Vulnerable Flash files, which facilitate cross-site scripting attacks, still affect hundreds of thousands of websites today. Adobe's own Web page has been recently found vulnerable, even though this flaw was discovered and reported back in December 2007.
Dimitris Pagkalos, co-founder of the XSSed project, warns that a bug in certain SWF files still puts websites at risk after more than a year from its discovery. The vulnerable Flash files "can be exploited by malicious people to conduct convincing phishing and XSS attacks. In most cases, cookie hijacking is possible. Unsuspecting users can be redirected from trustworthy SSL and non-SSL sites to malware, adware and spyware sites," he writes.
It all started back in December 2007, when security researchers warned of a potentially dangerous misuse of the clickTAG parameter, which is used to pass click-through URLs to SWF files generally employed to display advertisements. Experts explained at the time that, possibly, millions of such vulnerable files that failed to properly validate the URL before executing the getURL(clickTAG) function would have to be re-created.
Researchers remained skeptical that such a massive-scale patching effort would ever occur and they were right, as even Adobe failed short of checking all of the Flash files on its website. A user going by the online handle of Hexspirit has just recently documented two proof-of-concept XSS attacks on Adobe.com, which leverage such a vulnerable file.
Additionally, Hexspirit has identified the same problem in the websites of the Greek Marfin Egnatia Bank and online electronics retailer Plaisio.gr. In all of the three cases, buggy flash advertising banners allow attackers to steal session cookies (files used to authenticate users) or redirect visitors to malicious URLs.

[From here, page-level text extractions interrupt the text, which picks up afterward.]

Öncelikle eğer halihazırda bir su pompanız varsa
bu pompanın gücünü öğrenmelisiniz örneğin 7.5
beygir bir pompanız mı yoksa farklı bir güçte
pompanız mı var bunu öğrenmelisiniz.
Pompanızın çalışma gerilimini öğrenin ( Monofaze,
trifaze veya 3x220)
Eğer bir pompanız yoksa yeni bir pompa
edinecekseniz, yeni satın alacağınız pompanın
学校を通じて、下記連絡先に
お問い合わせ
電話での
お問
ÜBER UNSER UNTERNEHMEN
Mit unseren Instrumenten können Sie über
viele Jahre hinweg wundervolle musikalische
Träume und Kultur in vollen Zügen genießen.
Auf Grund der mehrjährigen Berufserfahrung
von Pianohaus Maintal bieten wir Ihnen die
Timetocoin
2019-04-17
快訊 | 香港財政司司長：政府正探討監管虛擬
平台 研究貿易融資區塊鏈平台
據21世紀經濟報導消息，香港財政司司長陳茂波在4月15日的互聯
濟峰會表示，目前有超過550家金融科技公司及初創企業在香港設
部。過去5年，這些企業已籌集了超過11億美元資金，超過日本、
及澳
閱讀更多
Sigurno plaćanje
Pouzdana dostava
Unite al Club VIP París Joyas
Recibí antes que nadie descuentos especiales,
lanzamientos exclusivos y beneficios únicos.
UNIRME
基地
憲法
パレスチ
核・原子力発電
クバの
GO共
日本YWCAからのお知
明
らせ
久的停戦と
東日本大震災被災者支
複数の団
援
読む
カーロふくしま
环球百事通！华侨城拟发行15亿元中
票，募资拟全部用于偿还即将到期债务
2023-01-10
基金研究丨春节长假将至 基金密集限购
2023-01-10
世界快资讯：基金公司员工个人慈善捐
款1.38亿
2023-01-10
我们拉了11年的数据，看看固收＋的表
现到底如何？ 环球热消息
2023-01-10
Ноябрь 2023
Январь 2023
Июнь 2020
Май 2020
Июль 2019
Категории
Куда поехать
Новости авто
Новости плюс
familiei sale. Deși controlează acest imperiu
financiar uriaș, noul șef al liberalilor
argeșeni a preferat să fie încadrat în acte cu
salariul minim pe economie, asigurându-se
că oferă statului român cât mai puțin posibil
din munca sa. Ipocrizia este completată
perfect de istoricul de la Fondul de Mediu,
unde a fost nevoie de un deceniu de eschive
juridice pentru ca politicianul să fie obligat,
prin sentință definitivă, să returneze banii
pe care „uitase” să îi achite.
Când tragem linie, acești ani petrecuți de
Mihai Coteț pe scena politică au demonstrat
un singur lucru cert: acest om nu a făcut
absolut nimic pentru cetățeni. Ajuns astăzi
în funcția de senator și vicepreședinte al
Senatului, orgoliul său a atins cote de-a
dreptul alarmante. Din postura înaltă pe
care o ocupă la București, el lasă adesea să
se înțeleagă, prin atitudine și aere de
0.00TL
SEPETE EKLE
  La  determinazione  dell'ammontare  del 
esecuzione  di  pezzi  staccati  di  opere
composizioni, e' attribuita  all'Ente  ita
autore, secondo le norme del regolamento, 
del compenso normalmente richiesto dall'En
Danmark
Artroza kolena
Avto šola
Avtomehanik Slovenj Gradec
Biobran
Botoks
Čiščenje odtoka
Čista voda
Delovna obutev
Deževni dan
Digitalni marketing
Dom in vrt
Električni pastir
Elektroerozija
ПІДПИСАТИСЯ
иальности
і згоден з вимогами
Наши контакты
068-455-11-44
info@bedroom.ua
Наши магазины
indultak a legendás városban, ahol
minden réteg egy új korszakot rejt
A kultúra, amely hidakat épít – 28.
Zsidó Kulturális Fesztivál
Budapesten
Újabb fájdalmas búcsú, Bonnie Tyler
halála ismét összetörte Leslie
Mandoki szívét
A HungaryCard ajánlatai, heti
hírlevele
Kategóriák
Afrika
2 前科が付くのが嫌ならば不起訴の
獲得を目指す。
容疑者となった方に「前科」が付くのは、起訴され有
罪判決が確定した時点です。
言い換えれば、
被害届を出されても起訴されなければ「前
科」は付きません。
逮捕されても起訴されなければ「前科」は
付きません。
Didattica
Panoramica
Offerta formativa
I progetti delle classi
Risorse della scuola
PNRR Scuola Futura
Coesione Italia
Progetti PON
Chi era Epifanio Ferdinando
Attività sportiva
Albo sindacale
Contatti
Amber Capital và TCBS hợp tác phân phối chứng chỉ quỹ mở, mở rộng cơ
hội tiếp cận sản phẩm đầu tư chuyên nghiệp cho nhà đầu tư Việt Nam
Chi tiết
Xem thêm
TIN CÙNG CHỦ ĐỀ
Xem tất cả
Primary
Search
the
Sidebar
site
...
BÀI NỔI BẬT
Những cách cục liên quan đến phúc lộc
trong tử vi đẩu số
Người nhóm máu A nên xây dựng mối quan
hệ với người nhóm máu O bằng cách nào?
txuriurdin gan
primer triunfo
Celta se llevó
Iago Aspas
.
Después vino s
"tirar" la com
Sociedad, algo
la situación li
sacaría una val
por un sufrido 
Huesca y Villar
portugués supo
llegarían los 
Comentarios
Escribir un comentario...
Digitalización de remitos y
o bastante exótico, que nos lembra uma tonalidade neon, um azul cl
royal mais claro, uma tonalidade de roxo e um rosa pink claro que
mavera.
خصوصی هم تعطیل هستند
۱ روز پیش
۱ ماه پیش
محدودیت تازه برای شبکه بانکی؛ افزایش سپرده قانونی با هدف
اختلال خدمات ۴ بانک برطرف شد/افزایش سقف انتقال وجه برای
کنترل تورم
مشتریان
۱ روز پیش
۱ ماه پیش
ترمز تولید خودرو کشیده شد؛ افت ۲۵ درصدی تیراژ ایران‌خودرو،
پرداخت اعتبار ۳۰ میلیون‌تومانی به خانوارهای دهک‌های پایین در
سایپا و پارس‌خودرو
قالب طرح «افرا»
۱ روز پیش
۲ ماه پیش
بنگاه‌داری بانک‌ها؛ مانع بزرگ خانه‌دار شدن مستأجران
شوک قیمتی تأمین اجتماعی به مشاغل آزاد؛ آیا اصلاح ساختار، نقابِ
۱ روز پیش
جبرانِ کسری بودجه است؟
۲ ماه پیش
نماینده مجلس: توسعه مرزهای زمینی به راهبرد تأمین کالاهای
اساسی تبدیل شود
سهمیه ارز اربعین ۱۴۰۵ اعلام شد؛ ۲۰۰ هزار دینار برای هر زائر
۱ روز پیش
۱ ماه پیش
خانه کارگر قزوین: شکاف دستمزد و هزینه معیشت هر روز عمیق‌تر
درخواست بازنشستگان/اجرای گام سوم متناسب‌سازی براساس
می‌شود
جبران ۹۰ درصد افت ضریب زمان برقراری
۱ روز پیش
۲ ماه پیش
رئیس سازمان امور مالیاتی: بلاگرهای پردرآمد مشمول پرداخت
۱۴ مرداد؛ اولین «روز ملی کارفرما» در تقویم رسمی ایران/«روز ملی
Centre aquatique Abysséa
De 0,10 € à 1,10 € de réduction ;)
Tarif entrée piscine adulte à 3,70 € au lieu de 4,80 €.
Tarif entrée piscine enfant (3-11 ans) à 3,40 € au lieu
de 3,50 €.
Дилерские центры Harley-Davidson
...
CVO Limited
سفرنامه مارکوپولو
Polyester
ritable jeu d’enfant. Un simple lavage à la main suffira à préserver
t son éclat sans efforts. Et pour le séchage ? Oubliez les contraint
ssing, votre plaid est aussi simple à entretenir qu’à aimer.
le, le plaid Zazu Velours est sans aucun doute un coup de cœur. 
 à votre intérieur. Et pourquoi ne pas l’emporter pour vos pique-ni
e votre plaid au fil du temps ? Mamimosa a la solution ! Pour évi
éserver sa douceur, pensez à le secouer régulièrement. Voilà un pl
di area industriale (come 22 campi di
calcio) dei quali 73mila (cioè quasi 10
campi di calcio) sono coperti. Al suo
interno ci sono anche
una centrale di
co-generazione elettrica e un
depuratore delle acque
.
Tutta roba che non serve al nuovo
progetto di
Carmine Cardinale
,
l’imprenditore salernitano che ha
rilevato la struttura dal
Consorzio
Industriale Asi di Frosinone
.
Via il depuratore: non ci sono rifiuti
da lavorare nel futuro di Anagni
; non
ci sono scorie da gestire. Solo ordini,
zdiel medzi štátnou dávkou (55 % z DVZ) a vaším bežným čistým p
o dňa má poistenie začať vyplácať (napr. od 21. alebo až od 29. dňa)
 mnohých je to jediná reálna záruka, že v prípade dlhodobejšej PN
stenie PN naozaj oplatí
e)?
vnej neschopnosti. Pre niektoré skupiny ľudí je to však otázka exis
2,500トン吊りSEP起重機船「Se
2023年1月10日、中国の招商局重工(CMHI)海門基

A special search query in Google revealed around 150,000 pages hosting SWF files potentially vulnerable to such attacks, but Dimitris Pagkalos maintains that, "In fact, there are hundreds of thousand more," which are not indexed by the search engine.
Adobe says that webmasters should make sure that clickTAG begins with http: before executing getURL(clickTAG) by adding an if (clickTAG.substr(0,5) == "http:") condition, however, "In order to avoid redirects to third-party sites hosting malicious scripts, it is better to ensure that it begins with http(s)://www.yourdomain.com," Pagkalos notes.